Dispersal and mating system, defined as suites of physiological, morphological and behavioural traits involved in individual movements leading to spatial gene flow (dispersal), and in obtaining and choosing mates (mating system), are fundamental in determining species’ ecology and evolution. As main drivers of gene flow in space and time, they determine a species’ evolutionary potential by influencing maintenance of genetic variation and individuals’ fitness variation. Dispersal and mating system are tightly interconnected, influencing each other’s evolution, such that a variety of dispersal-mating system syndromes is observed (e.g. correlations between sex-biased dispersal and mating system, or between seed dispersal and self-fertilization). However, the study of dispersal and mating system has largely proceeded separately, leaving a critical knowledge gap regarding how dispersal and mating system jointly evolve and the consequences this might have for how populations, species and communities can respond to environmental change. While several hypotheses exist, especially for plants, we lack theory explaining the variation of dispersal-mating system syndromes existing in nature.
Inbreeding (mating with self or relatives) is central in linking dispersal and mating system. Both strategies determine the opportunity for inbreeding by shaping populations’ relatedness structures. Conversely, the balance between inbreeding depression and inclusive fitness benefits determines evolution of inbreeding strategies (avoidance, tolerance or preference) such as self-fertilization, mate choice, female multiple mating and sex-biased dispersal, and influence evolution of sociality. Especially for species’ with biparental reproduction, inbreeding has been mostly studied separately for mating system and dispersal, leaving unaddressed fundamental questions about its role in dispersal and mating system evolution. Additionally, we do not know what spatial patterns of dispersal-mating system co-variation are to be expected; how environmental changes impact on their joint evolution; and what this means for populations’ viabilities and responses to changes. We lack theory on how inbreeding risk and depression vary in space and are affected by spatial processes such as habitat loss/fragmentation or range expansion/shifting, and therefore affect patterns of dispersal-mating system co-variation. For example, increased selection for inbreeding avoidance (through dispersal and/or mating system) might be expected at range margins, as inbreeding risk increases in small populations.

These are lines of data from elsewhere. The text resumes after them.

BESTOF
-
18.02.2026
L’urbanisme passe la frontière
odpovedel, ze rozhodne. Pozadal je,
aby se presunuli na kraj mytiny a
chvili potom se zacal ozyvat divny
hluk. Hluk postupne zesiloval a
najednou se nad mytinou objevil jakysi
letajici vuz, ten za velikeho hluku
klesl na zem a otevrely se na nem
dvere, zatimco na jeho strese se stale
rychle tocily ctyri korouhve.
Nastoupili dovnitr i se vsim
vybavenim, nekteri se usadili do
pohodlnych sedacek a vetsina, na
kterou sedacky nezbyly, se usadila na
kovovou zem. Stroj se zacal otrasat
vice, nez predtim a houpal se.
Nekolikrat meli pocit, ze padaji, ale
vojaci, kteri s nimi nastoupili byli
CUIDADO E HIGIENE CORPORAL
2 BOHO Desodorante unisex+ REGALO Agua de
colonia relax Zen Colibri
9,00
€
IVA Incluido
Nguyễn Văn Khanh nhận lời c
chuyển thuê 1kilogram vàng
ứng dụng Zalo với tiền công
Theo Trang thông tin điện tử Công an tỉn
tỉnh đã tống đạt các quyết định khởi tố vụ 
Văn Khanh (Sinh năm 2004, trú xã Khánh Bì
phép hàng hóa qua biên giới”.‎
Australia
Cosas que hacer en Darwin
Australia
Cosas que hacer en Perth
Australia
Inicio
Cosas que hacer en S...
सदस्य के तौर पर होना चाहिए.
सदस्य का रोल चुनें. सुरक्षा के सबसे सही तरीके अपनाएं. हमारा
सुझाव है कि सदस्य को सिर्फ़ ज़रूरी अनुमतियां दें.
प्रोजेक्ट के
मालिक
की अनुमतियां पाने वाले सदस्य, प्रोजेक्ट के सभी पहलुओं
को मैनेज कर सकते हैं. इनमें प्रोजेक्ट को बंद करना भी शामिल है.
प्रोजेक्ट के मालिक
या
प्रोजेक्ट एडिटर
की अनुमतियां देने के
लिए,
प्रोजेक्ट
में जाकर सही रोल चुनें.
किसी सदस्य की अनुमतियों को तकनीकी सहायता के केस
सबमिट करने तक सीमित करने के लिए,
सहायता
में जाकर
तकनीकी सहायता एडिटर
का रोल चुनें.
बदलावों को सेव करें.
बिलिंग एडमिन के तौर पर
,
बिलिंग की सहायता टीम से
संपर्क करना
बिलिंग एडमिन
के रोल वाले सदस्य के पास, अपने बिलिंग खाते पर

However, mate scarcity might increase selection for inbreeding tolerance, contrary to the current paradigm associating dispersal with inbreeding avoidance, with consequent purging/fixation of deleterious mutations, and consequences for species’ ability to range expand/shift.
Answering these questions is critical for predicting species’ potentials to respond to environmental changes, as feed-backs between inbreeding, inbreeding depression and inbreeding strategies will affect maintenance and distribution of genetic variation. However, we lack theory that can predict geographical patterns of dispersal-mating system syndromes, both in static and changing environments. Addressing these questions will be the core of my recently funded (1st October 2017 start) Royal Society University Research fellowship.